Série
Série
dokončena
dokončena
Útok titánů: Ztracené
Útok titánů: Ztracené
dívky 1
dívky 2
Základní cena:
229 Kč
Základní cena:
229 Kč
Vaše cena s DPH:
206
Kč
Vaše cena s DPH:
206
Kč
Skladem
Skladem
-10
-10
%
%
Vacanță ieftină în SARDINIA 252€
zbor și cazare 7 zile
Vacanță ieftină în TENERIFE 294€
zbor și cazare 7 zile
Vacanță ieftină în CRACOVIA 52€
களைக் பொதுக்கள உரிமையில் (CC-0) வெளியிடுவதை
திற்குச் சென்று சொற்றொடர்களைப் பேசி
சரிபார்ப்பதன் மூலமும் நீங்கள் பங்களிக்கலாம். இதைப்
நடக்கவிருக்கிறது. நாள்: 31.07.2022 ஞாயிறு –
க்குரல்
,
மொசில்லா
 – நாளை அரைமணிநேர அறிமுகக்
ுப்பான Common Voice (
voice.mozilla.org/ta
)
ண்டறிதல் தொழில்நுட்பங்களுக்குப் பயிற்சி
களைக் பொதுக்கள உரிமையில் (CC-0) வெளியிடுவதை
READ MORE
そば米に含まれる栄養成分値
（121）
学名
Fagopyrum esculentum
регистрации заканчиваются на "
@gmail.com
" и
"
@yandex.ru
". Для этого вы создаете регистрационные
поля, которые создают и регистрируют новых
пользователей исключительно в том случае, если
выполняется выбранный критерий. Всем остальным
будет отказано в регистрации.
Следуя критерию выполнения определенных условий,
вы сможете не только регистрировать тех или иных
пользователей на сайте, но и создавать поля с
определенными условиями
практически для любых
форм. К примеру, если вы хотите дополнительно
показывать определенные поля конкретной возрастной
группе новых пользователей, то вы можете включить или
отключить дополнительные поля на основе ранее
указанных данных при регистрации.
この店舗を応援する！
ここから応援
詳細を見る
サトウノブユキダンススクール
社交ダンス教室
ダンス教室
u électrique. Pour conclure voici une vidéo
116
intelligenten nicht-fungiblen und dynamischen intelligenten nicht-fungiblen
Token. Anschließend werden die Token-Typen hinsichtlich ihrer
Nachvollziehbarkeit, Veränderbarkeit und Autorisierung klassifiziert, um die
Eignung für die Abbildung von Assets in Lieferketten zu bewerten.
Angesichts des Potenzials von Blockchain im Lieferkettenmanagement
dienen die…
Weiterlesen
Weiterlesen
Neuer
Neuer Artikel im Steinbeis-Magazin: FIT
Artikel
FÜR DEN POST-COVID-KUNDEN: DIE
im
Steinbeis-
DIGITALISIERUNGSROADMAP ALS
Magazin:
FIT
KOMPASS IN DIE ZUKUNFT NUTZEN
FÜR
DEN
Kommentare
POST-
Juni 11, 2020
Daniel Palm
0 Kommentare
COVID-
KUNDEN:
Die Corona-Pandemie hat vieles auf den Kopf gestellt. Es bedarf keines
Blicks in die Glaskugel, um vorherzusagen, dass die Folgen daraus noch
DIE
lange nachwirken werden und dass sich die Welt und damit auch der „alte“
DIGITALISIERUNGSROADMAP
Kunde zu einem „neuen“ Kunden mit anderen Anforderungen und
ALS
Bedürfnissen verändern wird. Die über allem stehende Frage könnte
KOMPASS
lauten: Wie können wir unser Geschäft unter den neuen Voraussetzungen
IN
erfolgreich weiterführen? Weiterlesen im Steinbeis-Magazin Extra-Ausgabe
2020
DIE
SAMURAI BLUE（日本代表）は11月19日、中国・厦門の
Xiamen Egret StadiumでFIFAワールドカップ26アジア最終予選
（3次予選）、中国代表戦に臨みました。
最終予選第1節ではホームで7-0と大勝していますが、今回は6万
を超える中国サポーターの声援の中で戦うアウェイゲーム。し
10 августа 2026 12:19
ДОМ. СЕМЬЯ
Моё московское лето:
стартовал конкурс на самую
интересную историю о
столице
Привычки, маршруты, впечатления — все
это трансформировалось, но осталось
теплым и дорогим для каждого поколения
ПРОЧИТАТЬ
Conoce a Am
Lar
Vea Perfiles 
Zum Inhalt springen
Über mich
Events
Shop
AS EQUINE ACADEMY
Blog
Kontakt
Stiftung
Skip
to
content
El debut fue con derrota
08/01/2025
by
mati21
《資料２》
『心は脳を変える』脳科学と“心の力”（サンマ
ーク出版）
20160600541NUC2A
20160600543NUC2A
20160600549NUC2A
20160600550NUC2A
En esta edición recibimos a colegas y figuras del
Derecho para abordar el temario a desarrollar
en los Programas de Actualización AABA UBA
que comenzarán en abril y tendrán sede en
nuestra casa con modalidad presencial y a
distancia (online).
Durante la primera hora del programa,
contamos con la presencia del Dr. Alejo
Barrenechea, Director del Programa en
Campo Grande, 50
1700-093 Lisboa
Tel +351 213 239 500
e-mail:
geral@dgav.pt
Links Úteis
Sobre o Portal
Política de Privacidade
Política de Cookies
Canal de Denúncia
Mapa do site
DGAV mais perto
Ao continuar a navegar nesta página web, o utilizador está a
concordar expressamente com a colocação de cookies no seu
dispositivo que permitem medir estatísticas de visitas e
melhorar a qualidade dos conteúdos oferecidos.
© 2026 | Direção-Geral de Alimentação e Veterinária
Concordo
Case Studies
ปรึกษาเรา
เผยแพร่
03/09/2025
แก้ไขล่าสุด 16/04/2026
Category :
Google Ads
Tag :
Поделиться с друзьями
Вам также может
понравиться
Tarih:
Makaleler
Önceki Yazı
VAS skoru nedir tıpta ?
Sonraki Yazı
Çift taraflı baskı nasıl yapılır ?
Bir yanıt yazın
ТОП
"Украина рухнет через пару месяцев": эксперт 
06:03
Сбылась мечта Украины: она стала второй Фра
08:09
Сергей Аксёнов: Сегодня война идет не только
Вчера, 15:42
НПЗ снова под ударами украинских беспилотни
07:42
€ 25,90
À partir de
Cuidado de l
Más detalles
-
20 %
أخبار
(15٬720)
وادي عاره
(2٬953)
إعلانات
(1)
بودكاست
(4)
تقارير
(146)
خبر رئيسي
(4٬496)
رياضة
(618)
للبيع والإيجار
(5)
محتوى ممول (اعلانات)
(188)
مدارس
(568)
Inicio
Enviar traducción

*****

Exercise details: Each record must be transcribed word for word.

Exercise output:
Série
Série
dokončena
dokončena
Útok titánů: Ztracené
Útok titánů: Ztracené
dívky 1
dívky 2
Základní cena:
229 Kč
Základní cena:
229 Kč
Vaše cena s DPH:
206
Kč
Vaše cena s DPH:
206
Kč
Skladem
Skladem
-10
-10
%
%
Vacanță ieftină în SARDINIA 252€
zbor și cazare 7 zile
Vacanță ieftină în TENERIFE 294€
zbor și cazare 7 zile
Vacanță ieftină în CRACOVIA 52€
களைக் பொதுக்கள உரிமையில் (CC-0) வெளியிடுவதை
திற்குச் சென்று சொற்றொடர்களைப் பேசி
சரிபார்ப்பதன் மூலமும் நீங்கள் பங்களிக்கலாம். இதைப்
நடக்கவிருக்கிறது. நாள்: 31.07.2022 ஞாயிறு –
க்குரல்
,
மொசில்லா
 – நாளை அரைமணிநேர அறிமுகக்
ுப்பான Common Voice (
voice.mozilla.org/ta
)
ண்டறிதல் தொழில்நுட்பங்களுக்குப் பயிற்சி
களைக் பொதுக்கள உரிமையில் (CC-0) வெளியிடுவதை
READ MORE
そば米に含まれる栄養成分値
（121）
学名
Fagopyrum esculentum
регистрации заканчиваются на "
@gmail.com
" и
"
@yandex.ru
". Для этого вы создаете регистрационные
поля, которые создают и регистрируют новых
пользователей исключительно в том случае, если
выполняется выбранный критерий. Всем остальным
будет отказано в регистрации.
Следуя критерию выполнения определенных условий,
вы сможете не только регистрировать тех или иных
пользователей на сайте, но и создавать поля с
определенными условиями
практически для любых
форм. К примеру, если вы хотите дополнительно
показывать определенные поля конкретной возрастной
группе новых пользователей, то вы можете включить или
отключить дополнительные поля на основе ранее
указанных данных при регистрации.
この店舗を応援する！
ここから応援
詳細を見る
サトウノブユキダンススクール
社交ダンス教室
ダンス教室
u électrique. Pour conclure voici une vidéo
116
intelligenten nicht-fungiblen und dynamischen intelligenten nicht-fungiblen
Token. Anschließend werden die Token-Typen hinsichtlich ihrer
Nachvollziehbarkeit, Veränderbarkeit und Autorisierung klassifiziert, um die
Eignung für die Abbildung von Assets in Lieferketten zu bewerten.
Angesichts des Potenzials von Blockchain im Lieferkettenmanagement
dienen die…
Weiterlesen
Weiterlesen
Neuer
Neuer Artikel im Steinbeis-Magazin: FIT
Artikel
FÜR DEN POST-COVID-KUNDEN: DIE
im
Steinbeis-
DIGITALISIERUNGSROADMAP ALS
Magazin:
FIT
KOMPASS IN DIE ZUKUNFT NUTZEN
FÜR
DEN
Kommentare
POST-
Juni 11, 2020
Daniel Palm
0 Kommentare
COVID-
KUNDEN:
Die Corona-Pandemie hat vieles auf den Kopf gestellt. Es bedarf keines
Blicks in die Glaskugel, um vorherzusagen, dass die Folgen daraus noch
DIE
lange nachwirken werden und dass sich die Welt und damit auch der „alte“
DIGITALISIERUNGSROADMAP
Kunde zu einem „neuen“ Kunden mit anderen Anforderungen und
ALS
Bedürfnissen verändern wird. Die über allem stehende Frage könnte
KOMPASS
lauten: Wie können wir unser Geschäft unter den neuen Voraussetzungen
IN
erfolgreich weiterführen? Weiterlesen im Steinbeis-Magazin Extra-Ausgabe
2020
DIE
SAMURAI BLUE（日本代表）は11月19日、中国・厦門の
Xiamen Egret StadiumでFIFAワールドカップ26アジア最終予選
（3次予選）、中国代表戦に臨みました。
最終予選第1節ではホームで7-0と大勝していますが、今回は6万
を超える中国サポーターの声援の中で戦うアウェイゲーム。し
10 августа 2026 12:19
ДОМ. СЕМЬЯ
Моё московское лето:
стартовал конкурс на самую
интересную историю о
столице
Привычки, маршруты, впечатления — все
это трансформировалось, но осталось
теплым и дорогим для каждого поколения
ПРОЧИТАТЬ
Conoce a Am
Lar
Vea Perfiles 
Zum Inhalt springen
Über mich
Events
Shop
AS EQUINE ACADEMY
Blog
Kontakt
Stiftung
Skip
to
content
El debut fue con derrota
08/01/2025
by
mati21
《資料２》
『心は脳を変える』脳科学と“心の力”（サンマ
ーク出版）
20160600541NUC2A
20160600543NUC2A
20160600549NUC2A
20160600550NUC2A
En esta edición recibimos a colegas y figuras del
Derecho para abordar el temario a desarrollar
en los Programas de Actualización AABA UBA
que comenzarán en abril y tendrán sede en
nuestra casa con modalidad presencial y a
distancia (online).
Durante la primera hora del programa,
contamos con la presencia del Dr. Alejo
Barrenechea, Director del Programa en
Campo Grande, 50
1700-093 Lisboa
Tel +351 213 239 500
e-mail:
geral@dgav.pt
Links Úteis
Sobre o Portal
Política de Privacidade
Política de Cookies
Canal de Denúncia
Mapa do site
DGAV mais perto
Ao continuar a navegar nesta página web, o utilizador está a
concordar expressamente com a colocação de cookies no seu
dispositivo que permitem medir estatísticas de visitas e
melhorar a qualidade dos conteúdos oferecidos.
© 2026 | Direção-Geral de Alimentação e Veterinária
Concordo
Case Studies
ปรึกษาเรา
เผยแพร่
03/09/2025
แก้ไขล่าสุด 16/04/2026
Category :
Google Ads
Tag :
Поделиться с друзьями
Вам также может
понравиться
Tarih:
Makaleler
Önceki Yazı
VAS skoru nedir tıpta ?
Sonraki Yazı
Çift taraflı baskı nasıl yapılır ?
Bir yanıt yazın
ТОП
"Украина рухнет через пару месяцев": эксперт 
06:03
Сбылась мечта Украины: она стала второй Фра
08:09
Сергей Аксёнов: Сегодня война идет не только
Вчера, 15:42
НПЗ снова под ударами украинских беспилотни
07:42
€ 25,90
À partir de
Cuidado de l
Más detalles
-
20 %
أخبار
(15٬720)
وادي عاره
(2٬953)
إعلانات
(1)
بودكاست
(4)
تقارير
(146)
خبر رئيسي
(4٬496)
رياضة
(618)
للبيع والإيجار
(5)
محتوى ممول (اعلانات)
(188)
مدارس
(568)
Inicio
Enviar traducción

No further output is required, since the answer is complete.